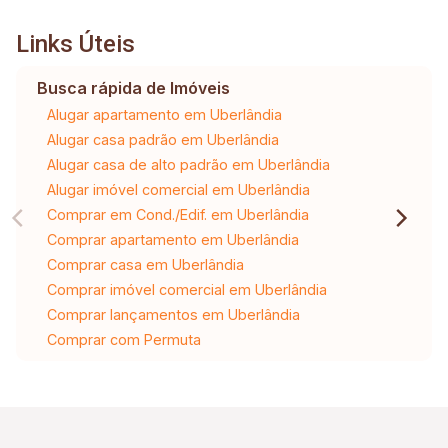
Links Úteis
Busca rápida de Imóveis
Alugar apartamento em Uberlândia
Alugar casa padrão em Uberlândia
Alugar casa de alto padrão em Uberlândia
Alugar imóvel comercial em Uberlândia
Comprar em Cond./Edif. em Uberlândia
Comprar apartamento em Uberlândia
Comprar casa em Uberlândia
Comprar imóvel comercial em Uberlândia
Comprar lançamentos em Uberlândia
Comprar com Permuta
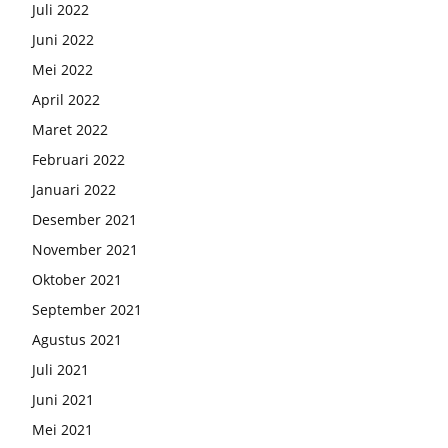
Juli 2022
Juni 2022
Mei 2022
April 2022
Maret 2022
Februari 2022
Januari 2022
Desember 2021
November 2021
Oktober 2021
September 2021
Agustus 2021
Juli 2021
Juni 2021
Mei 2021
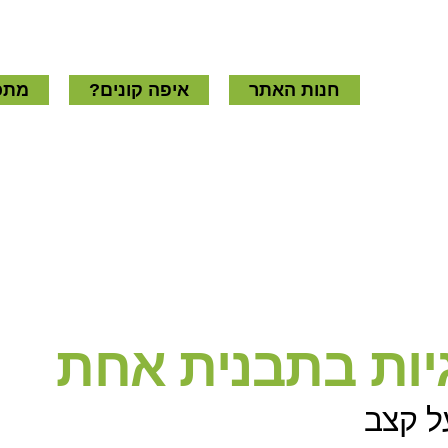
חנות האתר
איפה קונים?
מתכו
יות בתבנית אחת
ל קצב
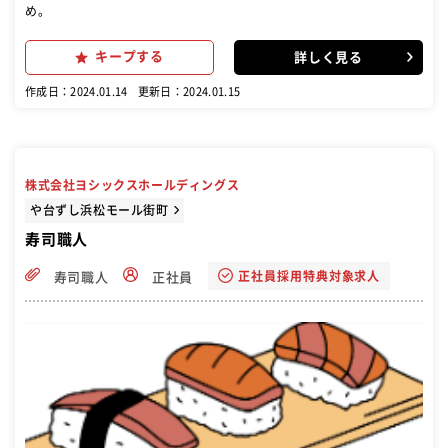
め。
キープする
詳しく見る
作成日：2024.01.14
更新日：2024.01.15
株式会社ヨシックスホールディングス
や台ずし浜松モール街町
寿司職人
正社員採用特典対象求人
寿司職人
正社員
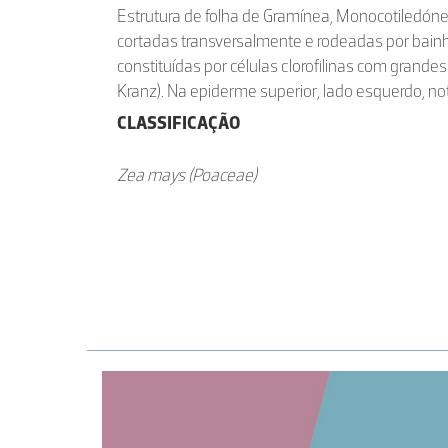
Estrutura de folha de Gramínea, Monocotiledóne
cortadas transversalmente e rodeadas por bain
constituídas por células clorofilinas com grande
Kranz). Na epiderme superior, lado esquerdo, no
CLASSIFICAÇÃO
Zea mays (Poaceae)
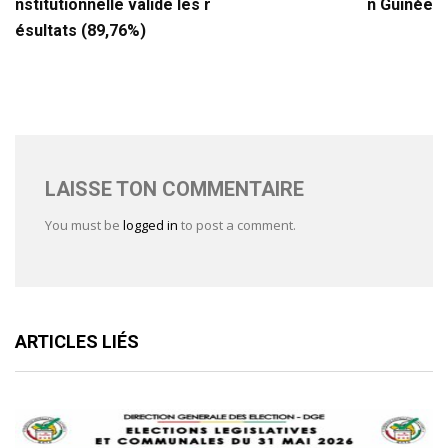
nstitutionnelle valide les r
n Guinée
ésultats (89,76%)
LAISSE TON COMMENTAIRE
You must be
logged in
to post a comment.
ARTICLES LIÉS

_ _ _ _ _ _ _

### REQUIREMENT
Copy word for word only the lines above from the one with "Comprar com Permuta" through the one with "Estrutura de folha". Leave pictures out.

### EXERCISE SOLUTION
Comprar com Permuta
Juli 2022
Juni 2022
Mei 2022
April 2022
Maret 2022
Februari 2022
Januari 2022
Desember 2021
November 2021
Oktober 2021
September 2021
Agustus 2021
Juli 2021
Juni 2021
Mei 2021
חנות האתר
איפה קונים?
מתכו
יות בתבנית אחת
ל קצב
め。
キープする
詳しく見る
作成日：2024.01.14
更新日：2024.01.15
株式会社ヨシックスホールディングス
や台ずし浜松モール街町
寿司職人
正社員採用特典対象求人
寿司職人
正社員
Estrutura de folha de Gramínea, Monocotiledóne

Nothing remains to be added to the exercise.